● DATA LISTING
----------

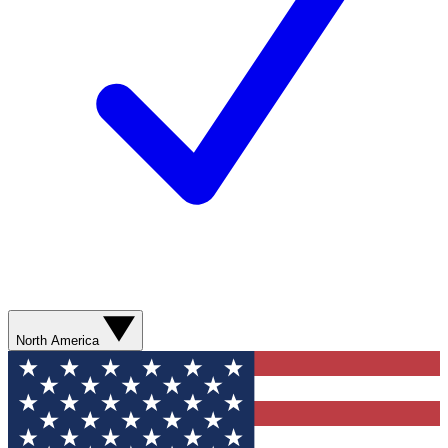
North America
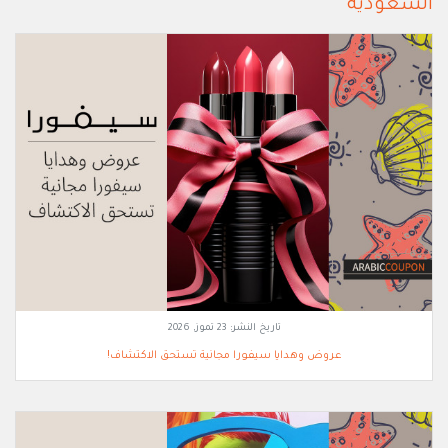
السعودية
تاريخ النشر:
23 تموز, 2026
عروض وهدايا سيفورا مجانية تستحق الاكتشاف!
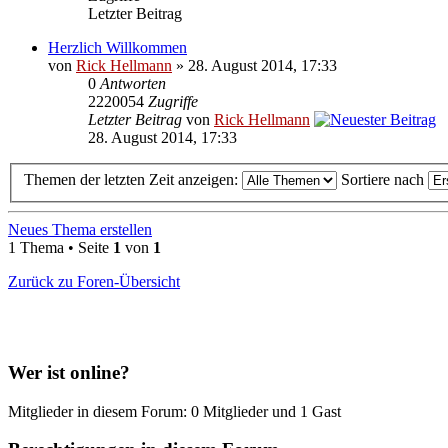
Letzter Beitrag
Herzlich Willkommen
von
Rick Hellmann
» 28. August 2014, 17:33
0
Antworten
2220054
Zugriffe
Letzter Beitrag
von
Rick Hellmann
28. August 2014, 17:33
Themen der letzten Zeit anzeigen:
Sortiere nach
Neues Thema erstellen
1 Thema • Seite
1
von
1
Zurück zu Foren-Übersicht
Wer ist online?
Mitglieder in diesem Forum: 0 Mitglieder und 1 Gast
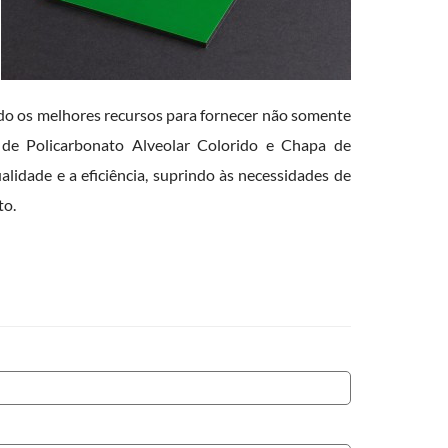
do os melhores recursos para fornecer não somente
a de Policarbonato Alveolar Colorido e Chapa de
dade e a eficiência, suprindo às necessidades de
to.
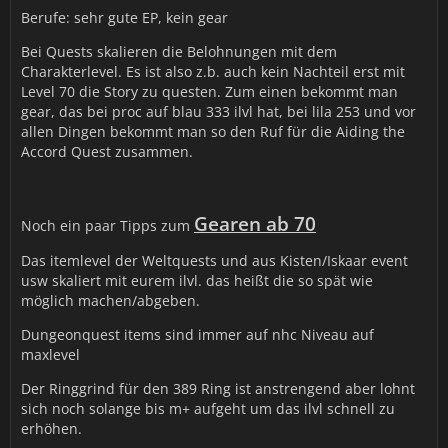
Berufe: sehr gute EP, kein gear
Bei Quests skalieren die Belohnungen mit dem
Charakterlevel. Es ist also z.b. auch kein Nachteil erst mit
Level 70 die Story zu questen. Zum einen bekommt man
gear, das bei proc auf blau 333 ilvl hat, bei lila 253 und vor
allen Dingen bekommt man so den Ruf für die Aiding the
Accord Quest zusammen.
Gearen ab 70
Noch ein paar Tipps zum
Das itemlevel der Weltquests und aus Kisten/Iskaar event
usw skaliert mit eurem ilvl. das heißt die so spät wie
möglich machen/abgeben.
Dungeonquest items sind immer auf nhc Niveau auf
maxlevel
Der Ringgrind für den 389 Ring ist anstrengend aber lohnt
sich noch solange bis m+ aufgeht um das ilvl schnell zu
erhöhen.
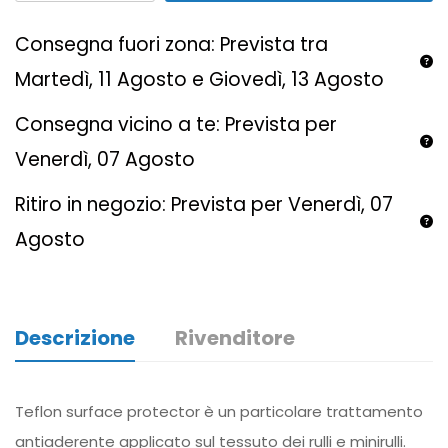
Consegna fuori zona: Prevista tra
Martedì, 11 Agosto e Giovedì, 13 Agosto
Consegna vicino a te: Prevista per
Venerdì, 07 Agosto
Ritiro in negozio: Prevista per Venerdì, 07
Agosto
Descrizione
Rivenditore
Teflon surface protector è un particolare trattamento
antiaderente applicato sul tessuto dei rulli e minirulli.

----------

● EXERCISE
Write out every line of text in the material, character for character and in the same order, omitting the picture markers.

● RESULT OF THIS EXERCISE
North America
السعودية
تاريخ النشر:
23 تموز, 2026
عروض وهدايا سيفورا مجانية تستحق الاكتشاف!
Letzter Beitrag
Herzlich Willkommen
von
Rick Hellmann
» 28. August 2014, 17:33
0
Antworten
2220054
Zugriffe
Letzter Beitrag
von
Rick Hellmann
28. August 2014, 17:33
Themen der letzten Zeit anzeigen:
Sortiere nach
Neues Thema erstellen
1 Thema • Seite
1
von
1
Zurück zu Foren-Übersicht
Wer ist online?
Mitglieder in diesem Forum: 0 Mitglieder und 1 Gast
do os melhores recursos para fornecer não somente
a de Policarbonato Alveolar Colorido e Chapa de
dade e a eficiência, suprindo às necessidades de
to.
Berufe: sehr gute EP, kein gear
Bei Quests skalieren die Belohnungen mit dem
Charakterlevel. Es ist also z.b. auch kein Nachteil erst mit
Level 70 die Story zu questen. Zum einen bekommt man
gear, das bei proc auf blau 333 ilvl hat, bei lila 253 und vor
allen Dingen bekommt man so den Ruf für die Aiding the
Accord Quest zusammen.
Gearen ab 70
Noch ein paar Tipps zum
Das itemlevel der Weltquests und aus Kisten/Iskaar event
usw skaliert mit eurem ilvl. das heißt die so spät wie
möglich machen/abgeben.
Dungeonquest items sind immer auf nhc Niveau auf
maxlevel
Der Ringgrind für den 389 Ring ist anstrengend aber lohnt
sich noch solange bis m+ aufgeht um das ilvl schnell zu
erhöhen.
Consegna fuori zona: Prevista tra
Martedì, 11 Agosto e Giovedì, 13 Agosto
Consegna vicino a te: Prevista per
Venerdì, 07 Agosto
Ritiro in negozio: Prevista per Venerdì, 07
Agosto
Descrizione
Rivenditore
Teflon surface protector è un particolare trattamento
antiaderente applicato sul tessuto dei rulli e minirulli.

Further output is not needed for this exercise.